## Exercises
1. Duplicate everything in the CEO pay ratio text from "Comparing your CEO" down to "a final rule.".
2. Pick up the text on the CEO pay ratio rule after its last sentence and carry it forward.

## Passage for review
-=-=-
Comparing your CEO pay ratio to your peer group is the analysis most shareholders will likely make. Our research shows how ratios differ within the technology and life sciences sectors.
Is it premature to plan for disclosure that is nearly a year away and faces an uncertain future? Not if it's the CEO pay ratio rule. The business community has anticipated the rule since the passage of the Dodd-Frank Act over six years ago, although it took the SEC five years to pass a final rule.
The CEO pay ratio rule is still scheduled to go into effect with 2018 proxy statements and many companies are proceeding cautiously with internal planning. The SEC issued a statement on February 6, saying it was accepting public comments for 45 days from companies that have run into compliance difficulties and would consider amending or delaying the rule. The new administration and Congress have expressed a desire to repeal the rule altogether.
-=-=-
[Collected data]
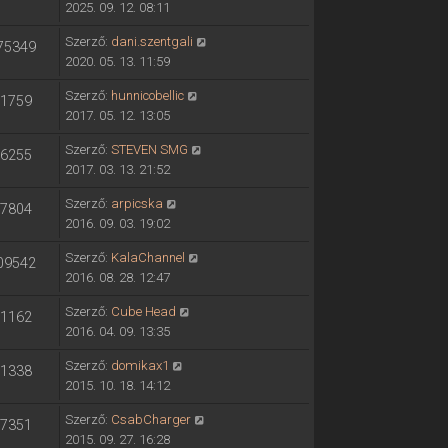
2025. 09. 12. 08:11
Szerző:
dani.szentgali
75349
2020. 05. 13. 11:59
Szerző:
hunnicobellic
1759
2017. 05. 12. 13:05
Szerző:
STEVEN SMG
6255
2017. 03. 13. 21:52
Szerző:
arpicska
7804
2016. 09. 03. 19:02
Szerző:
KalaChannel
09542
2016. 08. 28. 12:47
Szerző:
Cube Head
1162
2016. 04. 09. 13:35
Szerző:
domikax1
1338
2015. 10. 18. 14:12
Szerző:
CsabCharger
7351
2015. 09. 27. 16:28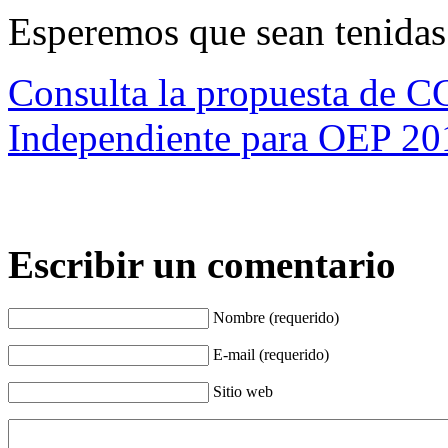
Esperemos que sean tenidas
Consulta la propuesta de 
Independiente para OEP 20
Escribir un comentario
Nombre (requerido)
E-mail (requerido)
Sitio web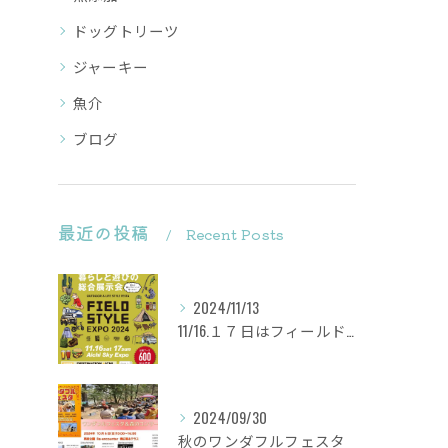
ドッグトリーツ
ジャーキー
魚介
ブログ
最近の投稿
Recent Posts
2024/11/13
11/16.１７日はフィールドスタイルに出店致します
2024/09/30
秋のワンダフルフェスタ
-=-=-
## Answers for this exercise
1.
Comparing your CEO pay ratio to your peer group is the analysis most shareholders will likely make. Our research shows how ratios differ within the technology and life sciences sectors.
Is it premature to plan for disclosure that is nearly a year away and faces an uncertain future? Not if it's the CEO pay ratio rule. The business community has anticipated the rule since the passage of the Dodd-Frank Act over six years ago, although it took the SEC five years to pass a final rule.

2.
While the rule's merits and broader implications have been the subject of heated debate, many companies are still assessing how they will comply and what the number will mean to investors, employees, proxy advisory firms, the media— and, by extension, the general public. For more details about what the rule requires and help with calculating the ratio, please see our client alert What the SEC's Final CEO Pay Ratio Rules Mean for Companies.
From our viewpoint, while calculating the rule accurately should not be underestimated, the next important question should be putting your CEO ratio in context. To do that, companies need to calculate how their own ratio stacks up to their peers. We would expect certain industries like retail and hospitality that have a higher percentage of lower wage jobs and/or a greater percentage of their workforce in lower wage countries to have higher ratios. However, within the technology and life sciences sectors, there are important nuances as well.
We used our extensive survey data from the Radford Global Technology Survey, Radford Global Life Sciences Survey and Radford Global Sales Survey to calculate low, median and high point ratios by sector, company size and percentage of employees outside of the United States.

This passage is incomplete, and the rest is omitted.